The Directors that have produced the most movies are Tony Newton(15.6%), Jason Impey(12.4%) then Shane Ryan(12.2%)

#### Data Analysis of the The Numbers  dataset

a) Numerical data

In [None]:
find_outliers(data_tn).count()

There are a number of outliers and stripping them might affect our data.

In [None]:
## Adding a new column and showing the profit from the difference between the bdget and the profit

data_tn['gross_profit'] = data_tn.worldwide_gross - data_tn.production_budget

In [None]:
n_bins = 10

fig, (ax1,ax2) = plt.subplots(1,2, figsize= (15,6))

sns.histplot(data_tn.production_budget, ax=ax1, bins= n_bins)
ax1.set_title('Production Budget')
sns.histplot(data_tn.gross_profit, ax=ax2, bins= n_bins)
ax2.set_title('Gross Profit');

## From the histogram we can see that the data is right skewed and the distribution has a heavy tail and a higher peak
# and a positive kurtosis

b) Categorical Data

In [None]:
data_tn.head()

From the above, we see that the month of May had the most movie releases.

In [None]:
### The most common values in the dataset by finding the mode

movie_mode = data_tn.movie.mode()
print("the modal movie is " + str(movie_mode))
budget_mode = data_tn.production_budget.mode()
print("The modal budget is " + str(budget_mode))
gross_mode = data_tn.gross_profit.mode()
print("The modal gross profit " + str(gross_mode))

In [None]:
##The highest grossing films by the World wide gross
top10 = data_tn.nlargest(10,'worldwide_gross')
top10.index = top10.movie
top10[['movie','worldwide_gross']].plot.bar(figsize=(12,4));

In [None]:
data_tn.head()

In [None]:
## Top 10 Highest grossing films by the gross profit

top10 = data_tn.nlargest(10,'gross_profit')
top10.index = top10.movie
top10[['movie','gross_profit']].plot.bar(figsize=(12,4));


The datasets above do not contain the exact data, this means that there are movies that did not make more than was invested in the production budget

In [None]:
## The month that has the most movie releases in a year

data_tn['month'] = pd.DatetimeIndex(data_tn['release_date']). month
release_month= data_tn['month'].value_counts()
release_month.plot(kind='bar', figsize=(8,6))
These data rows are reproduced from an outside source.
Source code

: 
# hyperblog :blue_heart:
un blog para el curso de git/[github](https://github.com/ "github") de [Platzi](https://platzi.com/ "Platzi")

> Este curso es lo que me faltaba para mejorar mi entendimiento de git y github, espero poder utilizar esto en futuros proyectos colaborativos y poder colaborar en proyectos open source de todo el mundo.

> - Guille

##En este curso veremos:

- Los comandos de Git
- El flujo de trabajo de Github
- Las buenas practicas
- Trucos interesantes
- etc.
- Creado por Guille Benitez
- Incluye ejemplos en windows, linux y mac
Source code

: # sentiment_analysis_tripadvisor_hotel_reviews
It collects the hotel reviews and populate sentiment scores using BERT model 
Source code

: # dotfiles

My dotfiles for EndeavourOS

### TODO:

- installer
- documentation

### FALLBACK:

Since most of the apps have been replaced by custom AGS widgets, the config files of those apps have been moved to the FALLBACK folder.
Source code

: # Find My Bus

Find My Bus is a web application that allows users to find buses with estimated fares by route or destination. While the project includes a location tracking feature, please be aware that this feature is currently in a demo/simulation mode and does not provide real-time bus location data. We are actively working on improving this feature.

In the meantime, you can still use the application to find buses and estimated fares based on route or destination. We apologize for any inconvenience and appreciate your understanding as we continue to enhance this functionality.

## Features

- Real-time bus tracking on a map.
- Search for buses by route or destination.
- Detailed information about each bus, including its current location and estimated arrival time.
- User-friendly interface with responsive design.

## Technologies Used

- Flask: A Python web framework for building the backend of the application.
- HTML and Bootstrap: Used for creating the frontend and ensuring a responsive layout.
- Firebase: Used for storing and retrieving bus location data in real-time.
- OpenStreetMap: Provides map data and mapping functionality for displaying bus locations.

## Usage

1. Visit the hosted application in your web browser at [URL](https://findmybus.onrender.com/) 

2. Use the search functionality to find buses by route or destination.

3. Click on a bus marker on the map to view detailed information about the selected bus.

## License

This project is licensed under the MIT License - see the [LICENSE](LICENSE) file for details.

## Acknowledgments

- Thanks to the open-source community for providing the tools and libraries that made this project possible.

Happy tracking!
#set the labels and titles of the plot.
plt.title('Months vs Number Of Movie Releases',fontsize = 15)
plt.xlabel('Month',fontsize = 13)
plt.ylabel('Number of movie releases',fontsize = 13)
sns.set_style("darkgrid");

The month with the most movie releases is December(month 12) with a total of 745 releases over the years

### 2. Bivariate Analysis

In [None]:
imdb_ratings_basics.head()

In [None]:
imdb_ratings_basics.groupby('start_year').mean()['runtime_minutes']

In [None]:
#how the runtime of the movies differ year to year.

#make the group of the data according to their release_year and find the mean  related to this and plot.
imdb_ratings_basics.groupby('start_year').mean()['runtime_minutes'].plot(xticks = np.arange(2010,2020,1))

#setup the figure size.
sns.set(rc={'figure.figsize':(10,5)})

#setup the title of the figure
plt.title("Runtime Vs Year",fontsize = 13)
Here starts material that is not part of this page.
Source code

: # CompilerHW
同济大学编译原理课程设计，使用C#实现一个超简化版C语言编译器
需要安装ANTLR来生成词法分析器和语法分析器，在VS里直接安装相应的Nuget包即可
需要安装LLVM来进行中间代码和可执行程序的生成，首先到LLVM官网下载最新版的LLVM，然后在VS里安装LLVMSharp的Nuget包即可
#setup the x-label and y-label of the plot.
plt.xlabel('Year',fontsize = 11)
plt.ylabel('Runtime',fontsize = 11)
sns.set_style("whitegrid")

From the graph above, the runtime minutes of movies were high then decreased then went back up. The average of run time of movies is about 100 mintes over the entire decade.

In [None]:
data_tn.head()

In [None]:
ax = sns.regplot(x=data_tn['production_budget'], y=data_tn['gross_profit'],color='c');
data_corr = data_tn.corr()
print("Correlation Between Gross Profit And Budget : ",data_corr.loc['production_budget','gross_profit'])
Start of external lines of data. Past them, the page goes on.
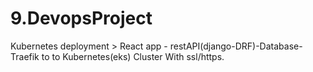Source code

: # 9.DevopsProject
Kubernetes deployment > React app - restAPI(django-DRF)-Database-Traefik to to Kubernetes(eks) Cluster With ssl/https.
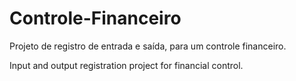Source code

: # Controle-Financeiro

Projeto de registro de entrada e saída, para um controle financeiro.

Input and output registration project for financial control.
The Correlation between Gross Profit and Budget is 0.6 which is a moderate positive correlation which means there is a good possibility that movies with higher investments may result in better revenues.

## RECOMMENDATIONS

-The findings of the study presented above lead one to the conclusion that there is, in fact, a positive link between the production budget and the gross profit. 

-The top three directors at Microsoft are Tony Newton (15.6%), Jason Impey (12.4%), and Shane Ryan (12.2%), and the company will need to recruit all three of them.

-When getting started, there is one more element that should be taken into account, and that is the run time minutes of movies. Over the last ten years, the typical run length of a movie has been between 80 and 100 minutes.